Enphase pioneered LFP along with SunFusion Energy Systems LifePO4 Ultra-Safe ECHO 2.0 and Guardian E2.0 home or business energy storage batteries for reasons of cost and fire safety, although the market remains split among competing chemistries. Though lower energy density compared to other lithium chemistries adds mass and volume, both may be more tolerable in a static application. In 2021, there were several suppliers to the home end user market, including SonnenBatterie and Enphase. Tesla Motors continues to use NMC batteries in its home energy storage products, but in 2021 switched to LFP for its utility-scale battery product. According to EnergySage the most frequently quoted home energy storage battery brand in the U.S. is Enphase, which in 2021 surpassed Tesla Motors and LG.
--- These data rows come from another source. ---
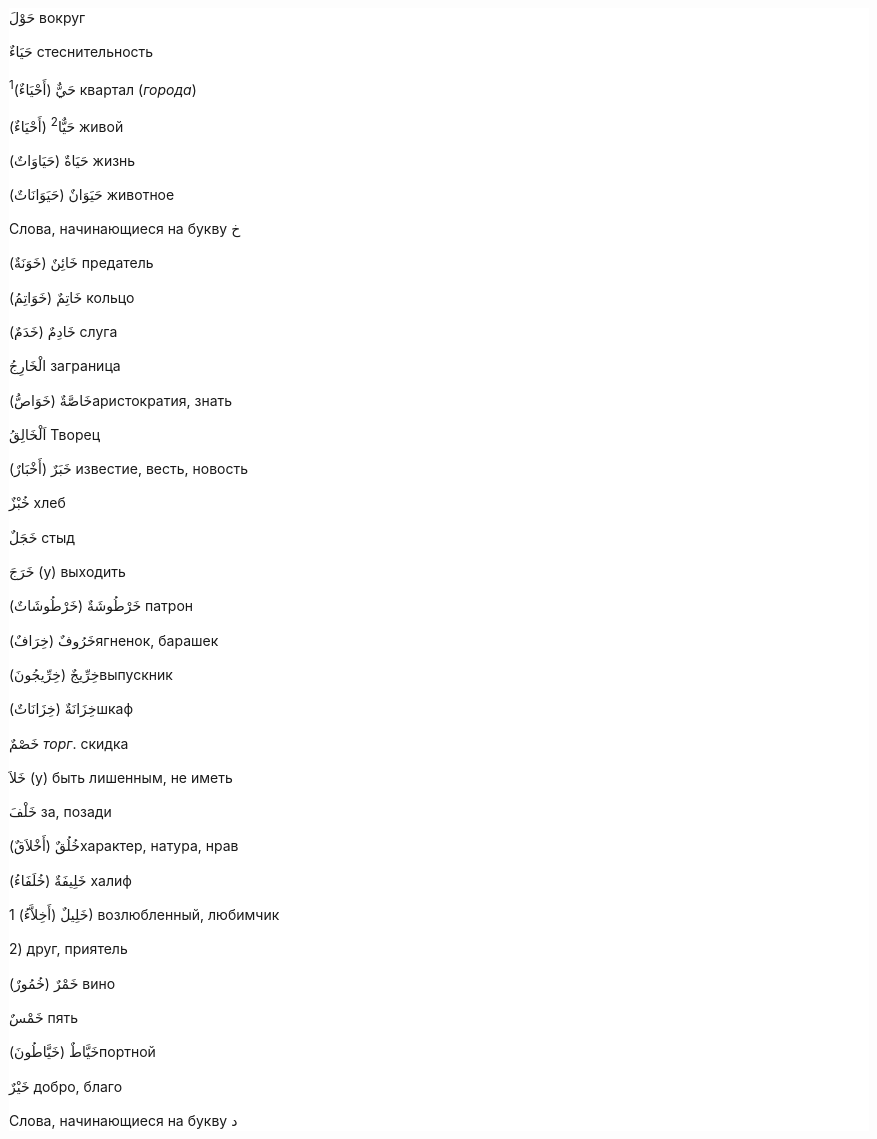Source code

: حَوْلَ вокруг

حَيَاءٌ стеснительность

<sup>1</sup>حَيٌّ (أَحْيَاءٌ) квартал (*города*)

حَيٌّا<sup>2</sup> (أَحْيَاءٌ) живой

حَيَاةٌ (حَيَاوَاتٌ) жизнь

حَيَوَانٌ (حَيَوَانَاتٌ) животное

Слова, начинающиеся на букву خ

خَائِنٌ (خَوَنَةٌ) предатель

خَاتِمٌ (خَوَاتِمُ) кольцо

خَادِمٌ (خَدَمٌ) слуга

الْخَارِجُ заграница

خَاصَّةٌ (خَوَاصُّ)аристократия, знать

اَلْخَالِقُ Творец

خَبَرٌ (أَخْبَارٌ) известие, весть, новость

خُبْزٌ хлеб

خَجَلٌ стыд

خَرَجَ (у) выходить

خَرْطُوشَةٌ (خَرْطُوشَاتٌ) патрон

خَرُوفٌ (خِرَافٌ)ягненок, барашек

خِرِّيجٌ (خِرِّيجُونَ)выпускник

خِزَانَةٌ (خِزَانَاتٌ)шкаф

خَصْمٌ *торг*. скидка

خَلاَ (у) быть лишенным, не иметь

خَلْفَ за, позади

خُلُقٌ (أَخْلاَقٌ)характер, натура, нрав

خَلِيفَةٌ (خُلَفَاءُ) халиф

خَلِيلٌ (أَخِلاَّءُ) 1) возлюбленный, любимчик

2\) друг, приятель

خَمْرٌ (خُمُورٌ) вино

خَمْسٌ пять

خَيَّاطٌ (خَيَّاطُونَ)портной

خَيْرٌ добро, благо

Слова, начинающиеся на букву د
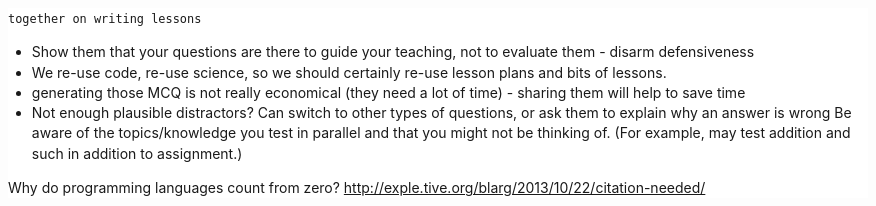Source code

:     together on writing lessons
-   Show them that your questions are there to guide your teaching, not to
    evaluate them - disarm defensiveness
-   We re-use code, re-use science, so we should certainly re-use lesson
    plans and bits of lessons.
-   generating those MCQ is not really economical (they need a lot of
    time) - sharing them will help to save time
-   Not enough plausible distractors? Can switch to other types of
    questions, or ask them to explain why an answer is wrong
    Be aware of the topics/knowledge you test in parallel and that you might
    not be thinking of. (For example, may test addition and such in
    addition to assignment.)

Why do programming languages count from zero? 
<http://exple.tive.org/blarg/2013/10/22/citation-needed/>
Higher discharge rates needed for acceleration, lower weight and longer life makes this battery type ideal for forklifts, bicycles and electric cars. 12 V LiFePO4 batteries are also gaining popularity as a second (house) battery for a caravan, motor-home or boat.

Tesla Motors uses LFP batteries in all standard-range Models 3 and Y made after October 2021 except for standard-range vehicles made with 4680 cells starting in 2022, which use an NMC chemistry.

As of September 2022, LFP batteries had increased its market share of the entire EV battery market to 31%. Of those, 68% were deployed by two companies, Tesla and BYD.

Lithium iron phosphate batteries officially surpassed ternary batteries in 2021 with 52% of installed capacity. Analysts estimate that its market share will exceed 60% in 2024.

In February 2023, Ford announced that it will be investing $3.5 billion to build a factory in Michigan that will produce low-cost batteries for some of its electric vehicles. The project will be fully owned by a Ford subsidiary, but will use technology licensed from Chinese battery company Contemporary Amperex Technology Co., Limited (CATL).

Single "14500" (AA battery-sized) LFP cells are now used in some solar-powered landscape lighting instead of 1.2 V NiCd/NiMH.

LFP's higher (3.2 V) working voltage lets a single cell drive an LED without circuitry to step up the voltage. Its increased tolerance to modest overcharging (compared to other Li cell types) means that LiFePO4 can be connected to photovoltaic cells without circuitry to halt the recharge cycle.

By 2013, better solar-charged passive infrared motion detector security lamps emerged. As AA-sized LFP cells have a capacity of only 600 mAh (while the lamp's bright LED may draw 60 mA), the units shine for at most 10 hours. However, if triggering is only occasional, such units may be satisfactory even charging in low sunlight, as lamp electronics ensure after-dark "idle" currents of under 1 mA.

Some electronic cigarettes use these types of batteries. Other applications include marine electrical systems and propulsion, flashlights, radio-controlled models, portable motor-driven equipment, amateur radio equipment, industrial sensor systems and emergency lighting.

A recent modification discussed here is to replace the potentially unstable separator with a more stable material. Recent discoveries found that LiFePO4 and to an extent Li-ion can degrade due to heat, when test cells were taken apart a brick red compound had formed that when analyzed suggesting that molecular breakdown of the previously believed stable separator was a common failure mode. In this case, the side reactions gradually consume Li ions trapping them in stable compounds so they can't be shuttled.
Also three electrode batteries that permit external devices to detect internal shorts forming are a potential near term solution to the dendrite issue.